Work task 1
In the IsoKernel page, which library's classes does the IsoKernel package inherit from?
Work task 2
Continue the IsoKernel page from its final line.

Document extract
————————

IsoKernel - IsoKernel is a python library for Isolation Kernel. It includes several kernel methods using isolation mechanism.
- Isolation Kernel (IsoKernel)
- Isolation Distribution Kernel (IsoDisKernel)
PyPI install, presuming you have an up to date pip.
For a manual install of the latest code directly from GitHub:
pip install git+https://github.com/xhan97/IsoKernel.git
Alternatively download the package, install requirements, and manually run the installer:
wget https://codeload.github.com/xhan97/IsoKernel/zip/refs/heads/master
unzip IsoKernel-master.zip
rm IsoKernel-master.zip
cd IsoKernel-master
pip install -r requirements.txt
python setup.py install
The IsoKernel package inherits from sklearn classes, and thus drops in neatly
next to other sklearn with an identical calling API. Similarly it
supports input in a variety of formats: an array (or pandas dataframe) of shape (num_samples x num_features)
.
from IsoKernel import IsoKernel
from sklearn.datasets import make_blobs
data, _ = make_blobs(1000)

————————

Extracted information
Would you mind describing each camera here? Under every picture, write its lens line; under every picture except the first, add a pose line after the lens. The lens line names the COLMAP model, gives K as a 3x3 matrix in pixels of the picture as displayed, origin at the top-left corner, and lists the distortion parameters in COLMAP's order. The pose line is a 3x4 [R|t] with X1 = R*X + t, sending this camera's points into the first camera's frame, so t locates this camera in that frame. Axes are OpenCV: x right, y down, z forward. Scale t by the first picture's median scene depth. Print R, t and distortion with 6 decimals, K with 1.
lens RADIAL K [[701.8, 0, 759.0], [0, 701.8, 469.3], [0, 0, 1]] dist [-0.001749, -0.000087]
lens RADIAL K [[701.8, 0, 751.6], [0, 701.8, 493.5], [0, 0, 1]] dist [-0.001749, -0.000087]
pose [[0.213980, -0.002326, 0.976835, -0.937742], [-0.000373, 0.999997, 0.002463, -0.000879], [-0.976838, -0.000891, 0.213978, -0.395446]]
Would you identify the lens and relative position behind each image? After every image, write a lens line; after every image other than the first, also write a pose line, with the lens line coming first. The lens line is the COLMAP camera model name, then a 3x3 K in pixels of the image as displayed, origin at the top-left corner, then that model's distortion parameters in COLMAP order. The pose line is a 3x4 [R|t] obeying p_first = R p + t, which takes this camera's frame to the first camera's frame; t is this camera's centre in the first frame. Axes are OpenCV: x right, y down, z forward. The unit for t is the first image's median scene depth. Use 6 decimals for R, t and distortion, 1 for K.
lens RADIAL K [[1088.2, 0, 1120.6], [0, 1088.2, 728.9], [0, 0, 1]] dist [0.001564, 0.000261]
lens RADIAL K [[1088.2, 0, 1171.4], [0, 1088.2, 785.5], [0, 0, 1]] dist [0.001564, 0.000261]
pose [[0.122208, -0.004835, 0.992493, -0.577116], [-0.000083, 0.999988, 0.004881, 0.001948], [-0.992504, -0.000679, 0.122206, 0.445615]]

————————

Written response 1
sklearn

Written response 2
ik = IsoKernel(n_estimators=200, max_samples=16, method="anne") # method can be "anne" or "inne"
ik = ik.fit(data)
# get Isolation Kernel feature for all points in data.
ik.transform(data)
# get pairwise Isolation Kernel similarity for all points in data.
ik.similarity(data)
Isolation Distributional Kernel is a new way to measure the similarity between two distributions. It addresses two key issues of kernel mean embedding, where the kernel employed has:
- a feature map with intractable dimensionality which leads to high computational cost;
- data independency which leads to poor accuracy.
from IsoKernel import IsoDisKernel
from sklearn.datasets import make_blobs
data, _ = make_blobs(1000)
idk = IsoDisKernel(n_estimators=200, max_samples=16, method="anne") # method can be "anne" or "inne"
idk = idk.fit(data)
D_i = data[:10]
D_j = data[-10:]
# Directly get the similarity between two distributions
# is_normalize: whether return the normalized similarity matrix ranged of [0,1]. Default: True
sim = idk.similarity(D_i, D_j, is_normalize=True)
# get ik feature of two distributions
ikm_D_i, ikm_D_j = idk.transform(D_i, D_j)
# get kernel mean embedding
kme_D_i = idk.kernel_mean_embedding(ikm_D_i)
kme_D_j = idk.kernel_mean_embedding(ikm_D_j)
# get similarity between two distributions.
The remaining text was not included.